But this big, cheery, bluff man, a sailor at heart, changed unaccountably in his old age; he grew morose, suspicious, and overbearing; he quarrelled with his neighbours, got himself entangled in lawsuits, and finally, ruined in pocket and credit, had to take refuge from his enemies within the castle walls, where he died.

The general idea is that Arques is the parent town of Dieppe, and that the men of Arques gradually established themselves on the sea-coast, for the purpose of fishing. Others, however, point to the Camp of Cæsar, anciently called the City of Limes, which is on the top of the hill near Puys, as an old Gaulish settlement before the advent of Cæsar, and say that this was the parent town, and that the settlement at Dieppe came later, when a great part of the cliff near the Gaulish town had fallen bodily into the sea.

With the siege of the castle of Arques by William the Conqueror we have dealt elsewhere. But the castle of Arques, always a stronghold, underwent a yet more terrible ordeal in the attack by Henri IV. in 1589, when it was held by the Duc de Mayenne. The king had 4000 men against 30,000 of the Leaguers, but the smaller force was victorious, and the battle was long spoken of as a miraculous event.

Having so far dealt with the immediate surroundings of Dieppe, we turn now the coast-line. The great white cliffs which rise vertically on both sides of Dieppe have their counterparts in the white cliffs of England, so exactly similar in structure that no one can doubt they once joined across what is now the Channel.

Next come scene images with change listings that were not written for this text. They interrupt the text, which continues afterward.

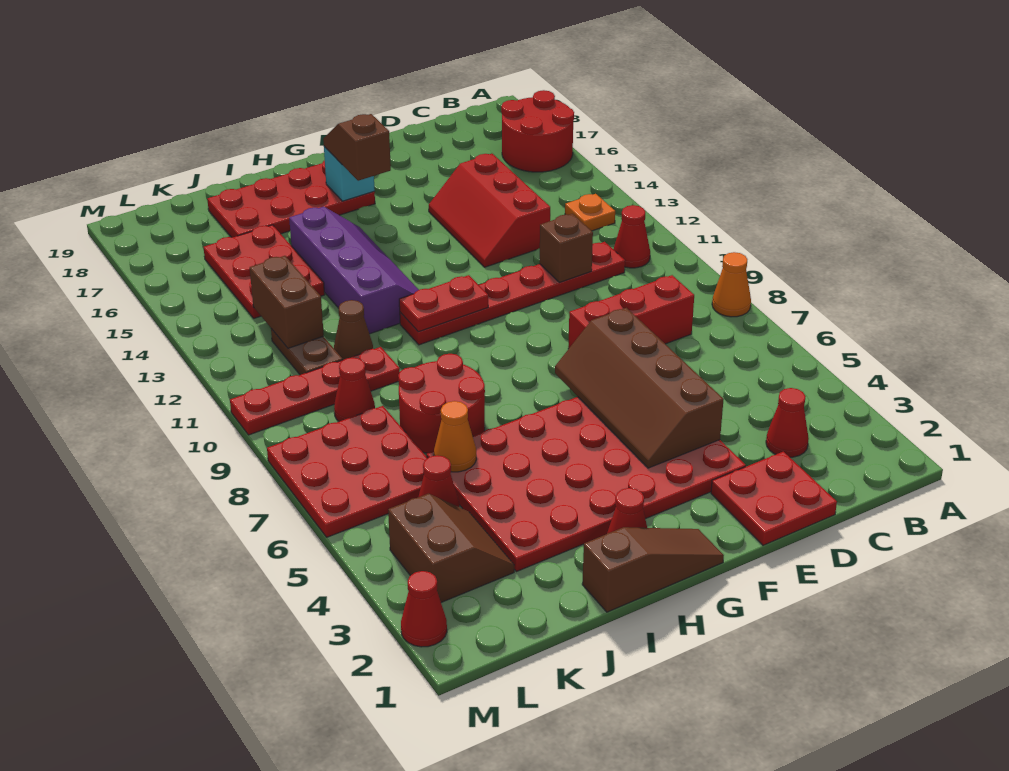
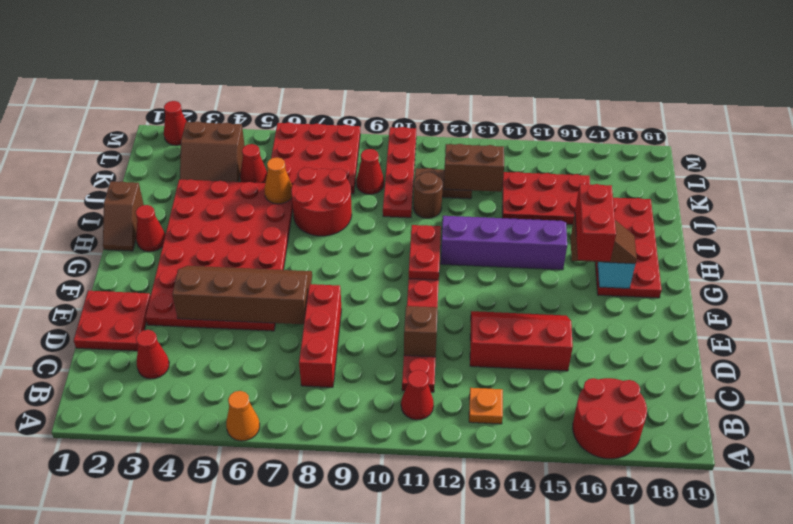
orange cone A8 level 1 -> orange cone A6 level 1
none -> red brick F16:G16 level 4
brown slope G1:I1 level 1 top I -> brown slope H1:I1 level 1 top I
purple slope H12:I15 level 1 top I -> purple slope H12:I15 level 1 top H
brown cone J11 level 1 -> brown round brick J11 level 1

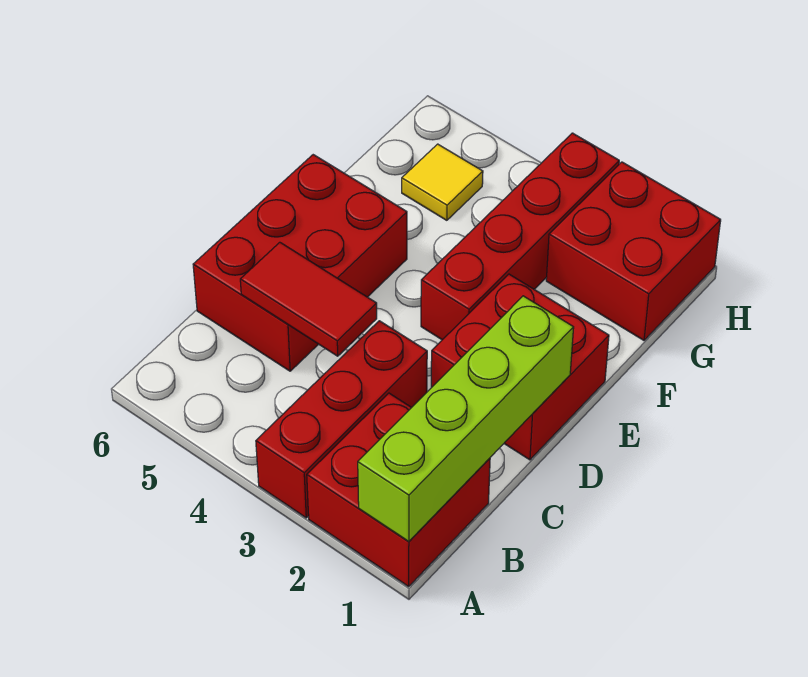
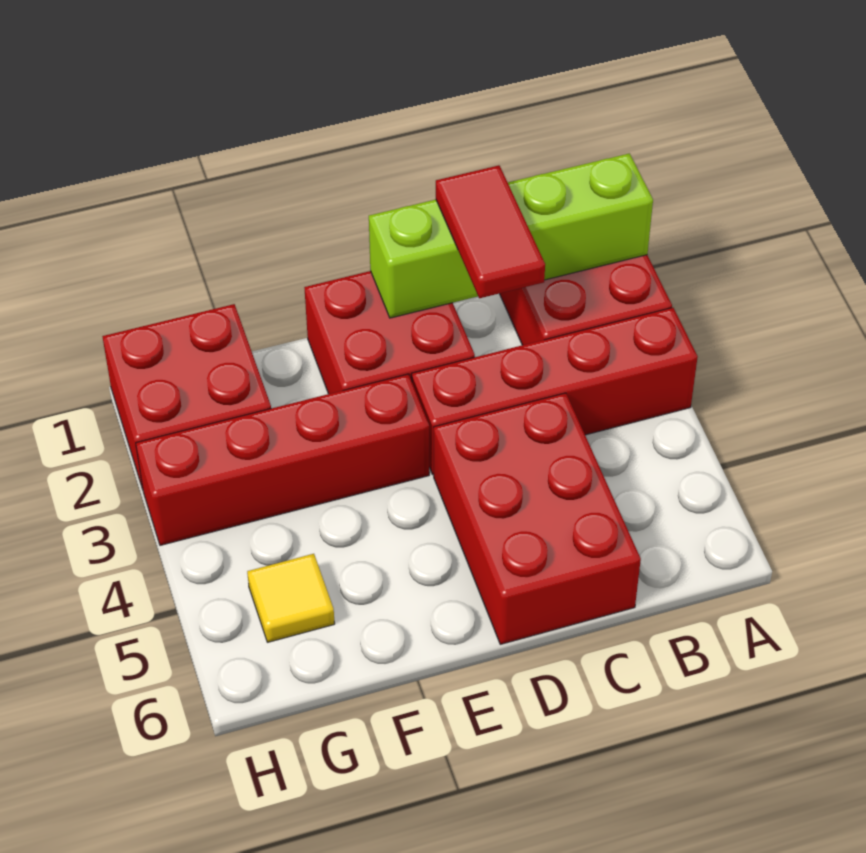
red brick A3:C3 level 1 -> red brick A3:D3 level 1
red tile C4:C5 level 2 -> red tile C1:C2 level 3
red brick C5:E6 level 1 -> red brick C4:D6 level 1

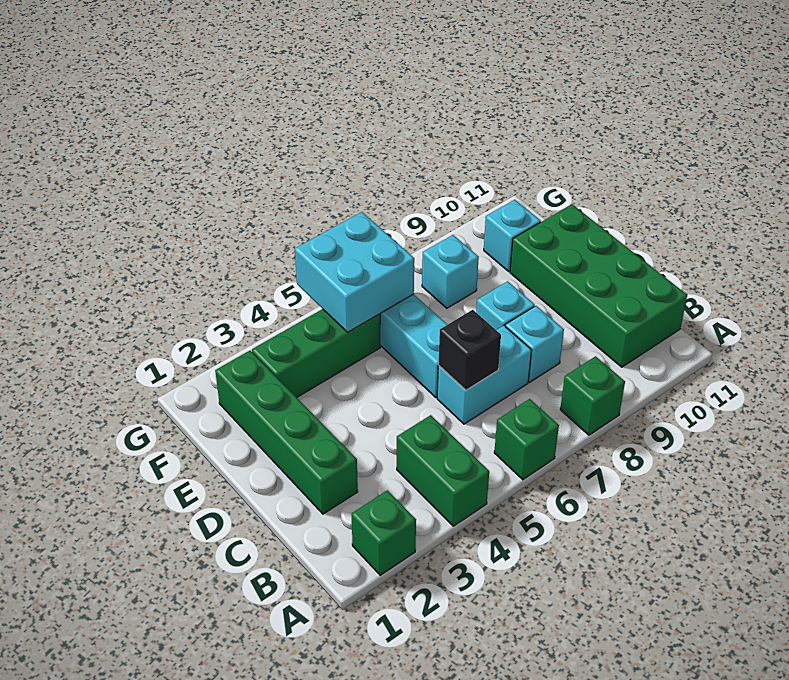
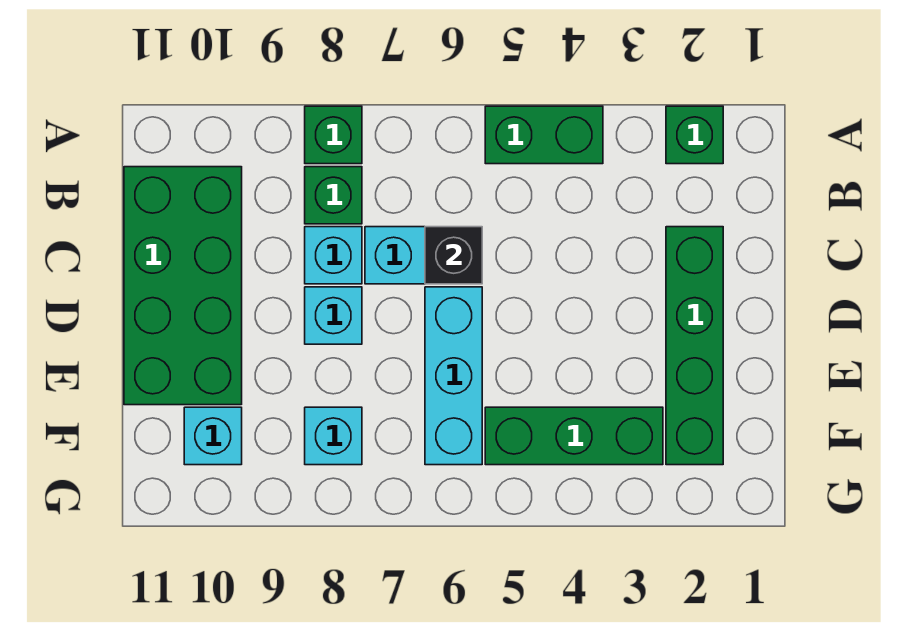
green brick A4:B4 level 1 -> green brick A4:A5 level 1
green brick A6 level 1 -> green brick B8 level 1
cyan brick F5:G6 level 2 -> none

Even were there no other means of judging, the great friability of these cliffs and the masses which continually fall off into the sea, driving the coast-lines further and further apart, would alone answer the suggestion in the affirmative. All the way to Tréport stretches this grand rampart. Tréport is situated in the embouchure of the river Bresle, and above it rise the cliffs. It has a modern part with first-class hotels, a casino, and other of the usual attractions, and the older village nestles in the narrow valley ascending from the beach. The beach is limited by the river to the east, beyond which begins the beach of Mer.

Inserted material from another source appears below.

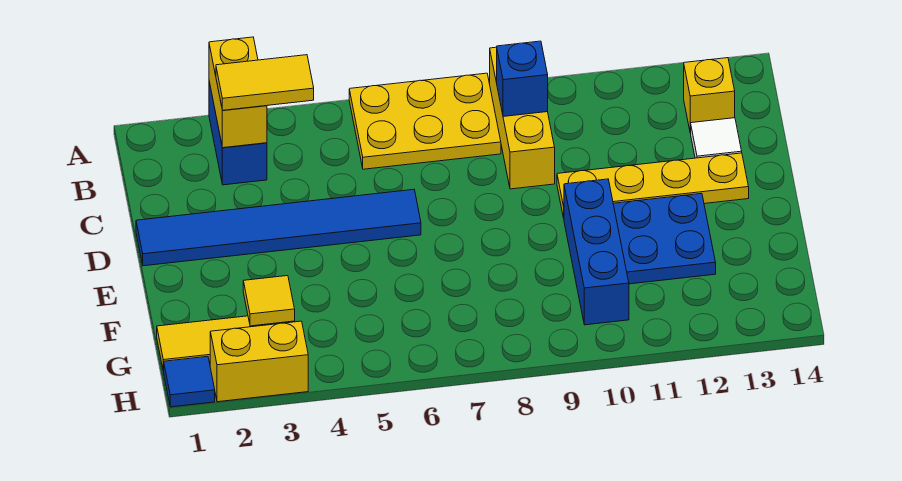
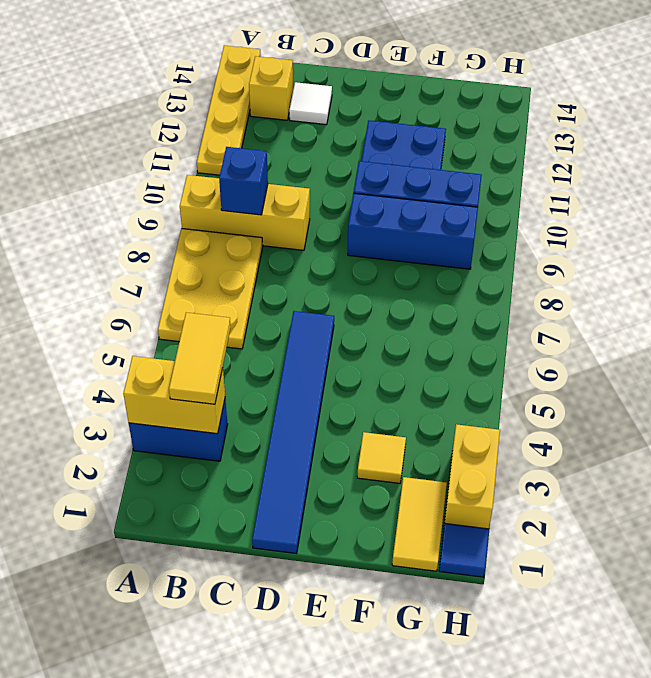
yellow plate D10:D13 level 1 -> yellow plate A11:A14 level 1
none -> blue brick E9:G9 level 1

Eu is a place of considerable importance in Norman history. It is the outlying border town of Normandy in this direction, and beyond it was the vexed country of Ponthieu, between whose counts and the Norman dukes there was so much fighting. All those who have followed the chapter on the Bayeux tapestry will remember that it was on the territory of Ponthieu that the unfortunate Harold was blown by wind and tide, and that it was Guy, Count of Ponthieu, who brought his captive proudly to William. He did not, however, do so until he had been repeatedly commanded by William, who also bribed him, though Guy was “his man,” having done homage to him five or six years previously. Eu had also been the scene of the Conqueror’s marriage about ten years before, when his Flemish bride, his own first cousin, had met him here. The church which witnessed that famous ceremony has disappeared, but the present one, a fine building of the thirteenth century, worthily replaces it.

In the Chapelle du College, a splendid building, are some fine monuments to the Guises, whose name was associated with Eu in the sixteenth century. The elder Guise, François, was called Le Balafré, because he bore on his face a horrible scar from a sword-cut received at Boulogne; he was assassinated in 1563, and succeeded by his son Henri, also assassinated in 1588.